アリストテレスは、自著『自然学 第4巻』の第10章から14章までにかけて時間について考察していますね。
まず、幾つかのパラドックスを展開して、時間の「非存在性」を明らかにしようとしています。
アリストテレスはあらゆるモノを「存在するモノ」と「存在しないモノ」に分けましたが、「時間」は「存在しないモノ」に入ると結論付けています。
まず、我々が時間を考えたとき、「過去」「現在」「未来」と分けられます。
1)「過去」は存在するが、既に過ぎ去ったモノで(今は)存在していない。
2)「未来」は存在すると予測できるが、後から来るモノで(今は)存在していない。
3)「現在」は(存在するものは全体と部分に分けられるので)「時間の部分」であると考えられるが、1)2)より、「存在していない」と考えられ、「現在」は「部分」では無いと言える。
つまり、「過去」と「未来」は存在していないので「現在」もその存在は否定される。
よって、時間は「存在しないモノ」という事になる。
存在しないのだから、「現在」の連続と捉えることも出来ない。
そこで、彼は「時間は一つの動きであり,変化である」と捉え論を展開していきます。
「時間」はあらゆる所に存在するし、運動や変化の速さ・遅さは時間によって計られる。
よって、「時間は運動そのものではない」が、「運動や変化のあるところには時間がある」のだから、「時間とは運動や変化を示す尺度」であると捉える事が出来る。

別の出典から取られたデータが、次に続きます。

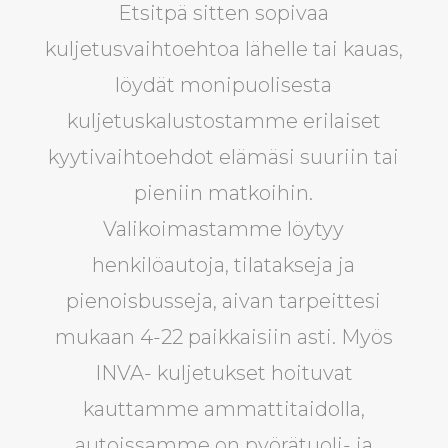
Etsitpä sitten sopivaa
kuljetusvaihtoehtoa lähelle tai kauas,
löydät monipuolisesta
kuljetuskalustostamme erilaiset
kyytivaihtoehdot elämäsi suuriin tai
pieniin matkoihin.
Valikoimastamme löytyy
henkilöautoja, tilatakseja ja
pienoisbusseja, aivan tarpeittesi
mukaan 4-22 paikkaisiin asti. Myös
INVA- kuljetukset hoituvat
kauttamme ammattitaidolla,
autoissamme on pyörätuoli- ja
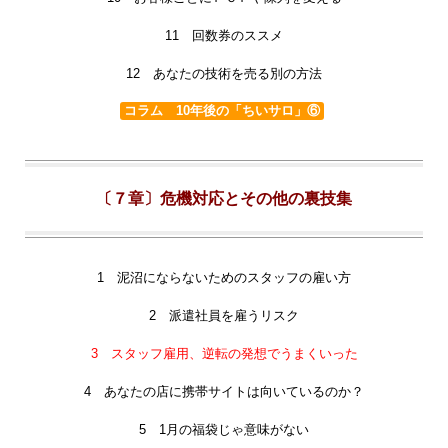
11 回数券のススメ
12 あなたの技術を売る別の方法
コラム 10年後の「ちいサロ」⑥
〔７章〕危機対応とその他の裏技集
1 泥沼にならないためのスタッフの雇い方
2 派遣社員を雇うリスク
3 スタッフ雇用、逆転の発想でうまくいった
4 あなたの店に携帯サイトは向いているのか？
5 1月の福袋じゃ意味がない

つまり、「今」を起点にして、「過去は○○だった」とか「未来は××になる」と言うことが出来る。
よって、「時間は運動や変化と相関的なものである」と結論付けることが出来る。
大まかに書くとこんな感じかと思います。
お礼
回答ありがとうございます。 だいたいのことが理解できました。 自分でも「自然学」を読んでさらに理解していきたいと思います。